▸ What the task asks
All lines in the entries below that hold "start" make up the answer.

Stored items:

------------------------

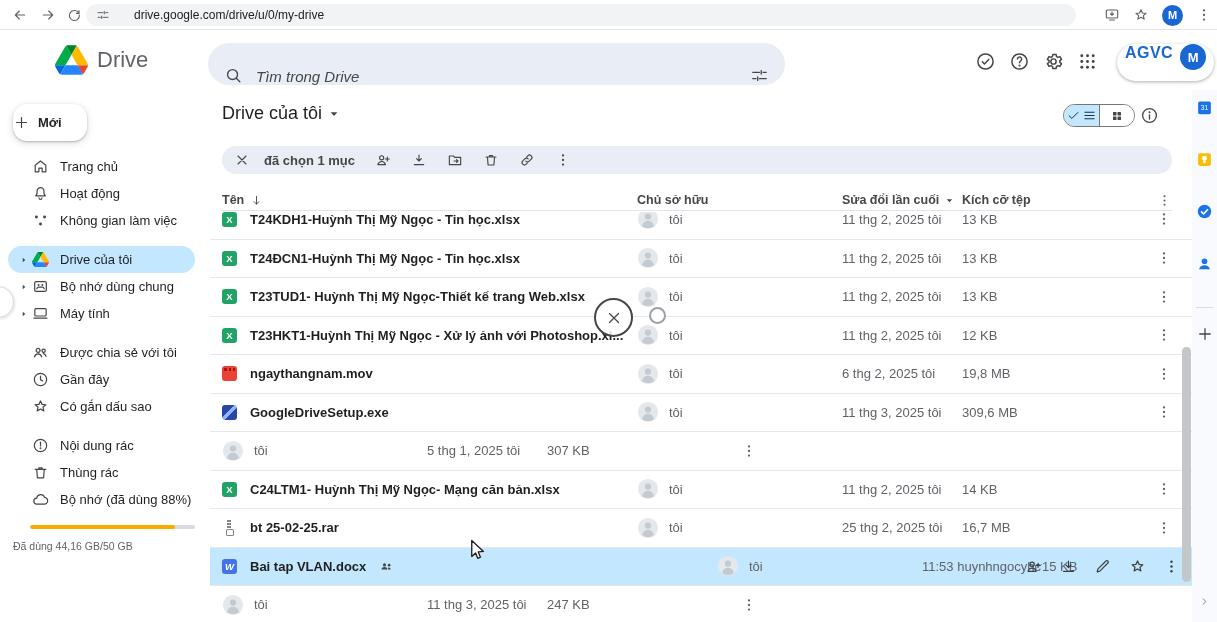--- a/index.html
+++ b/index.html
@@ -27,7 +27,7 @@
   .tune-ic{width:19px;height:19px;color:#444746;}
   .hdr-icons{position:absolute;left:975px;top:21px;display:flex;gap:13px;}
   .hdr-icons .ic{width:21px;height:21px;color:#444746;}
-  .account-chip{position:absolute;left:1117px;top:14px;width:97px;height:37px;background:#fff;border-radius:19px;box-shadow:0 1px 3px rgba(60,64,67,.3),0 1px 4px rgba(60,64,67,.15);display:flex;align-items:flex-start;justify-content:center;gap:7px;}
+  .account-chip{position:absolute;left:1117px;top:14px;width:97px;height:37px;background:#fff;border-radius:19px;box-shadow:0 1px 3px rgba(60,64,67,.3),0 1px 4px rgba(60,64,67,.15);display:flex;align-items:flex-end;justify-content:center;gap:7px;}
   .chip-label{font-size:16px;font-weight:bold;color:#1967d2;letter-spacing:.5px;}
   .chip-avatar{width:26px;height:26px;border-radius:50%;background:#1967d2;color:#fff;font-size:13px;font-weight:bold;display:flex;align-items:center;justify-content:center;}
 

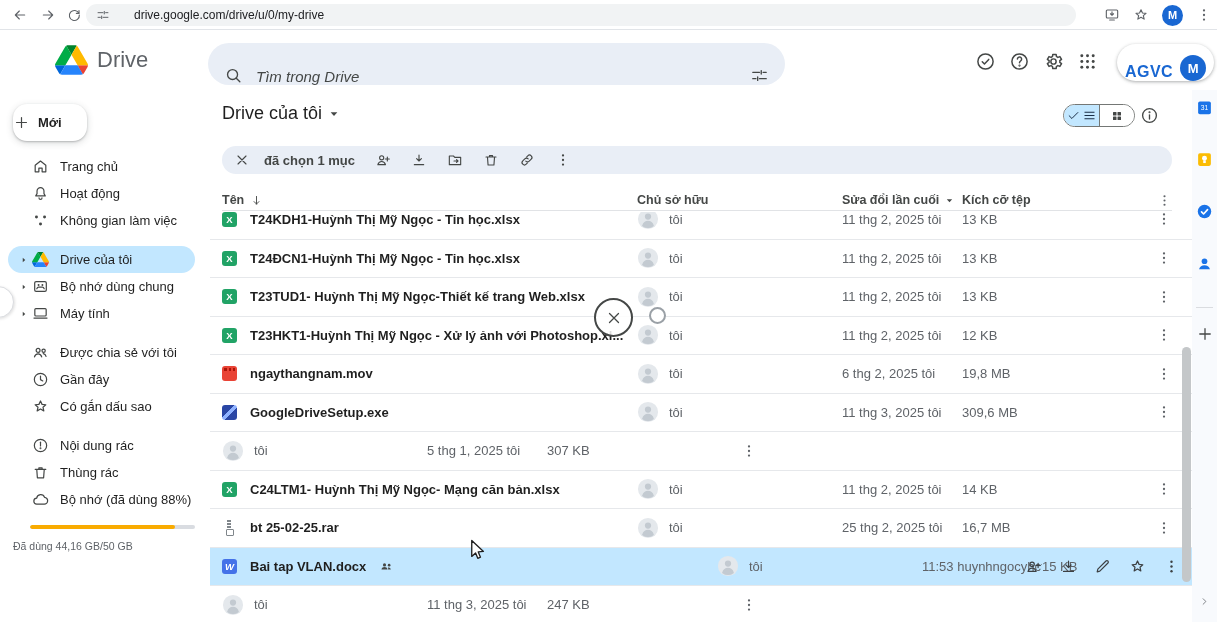--- a/index.html
+++ b/index.html
@@ -33,7 +33,7 @@
 
   
   .sidebar{position:absolute;left:0;top:90px;width:210px;bottom:0;background:#fff;}
-  .new-btn{margin:14px 0 0 13px;width:74px;height:37px;background:#fff;border-radius:14px;box-shadow:0 1px 2px rgba(60,64,67,.3),0 2px 6px 1px rgba(60,64,67,.15);display:flex;align-items:center;justify-content:flex-start;gap:8px;cursor:pointer;}
+  .new-btn{margin:14px 0 0 13px;width:74px;height:37px;background:#fff;border-radius:14px;box-shadow:0 1px 2px rgba(60,64,67,.3),0 2px 6px 1px rgba(60,64,67,.15);display:flex;align-items:center;justify-content:flex-end;gap:8px;cursor:pointer;}
   .new-btn .ic{width:17px;height:17px;color:#444746;}
   .new-btn span.lbl{font-size:13px;font-weight:bold;color:#1f1f1f;}
   .sb-groups{margin-top:12px;}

------------------------

▸ Finished exercise
-  .account-chip{position:absolute;left:1117px;top:14px;width:97px;height:37px;background:#fff;border-radius:19px;box-shadow:0 1px 3px rgba(60,64,67,.3),0 1px 4px rgba(60,64,67,.15);display:flex;align-items:flex-start;justify-content:center;gap:7px;}
-  .new-btn{margin:14px 0 0 13px;width:74px;height:37px;background:#fff;border-radius:14px;box-shadow:0 1px 2px rgba(60,64,67,.3),0 2px 6px 1px rgba(60,64,67,.15);display:flex;align-items:center;justify-content:flex-start;gap:8px;cursor:pointer;}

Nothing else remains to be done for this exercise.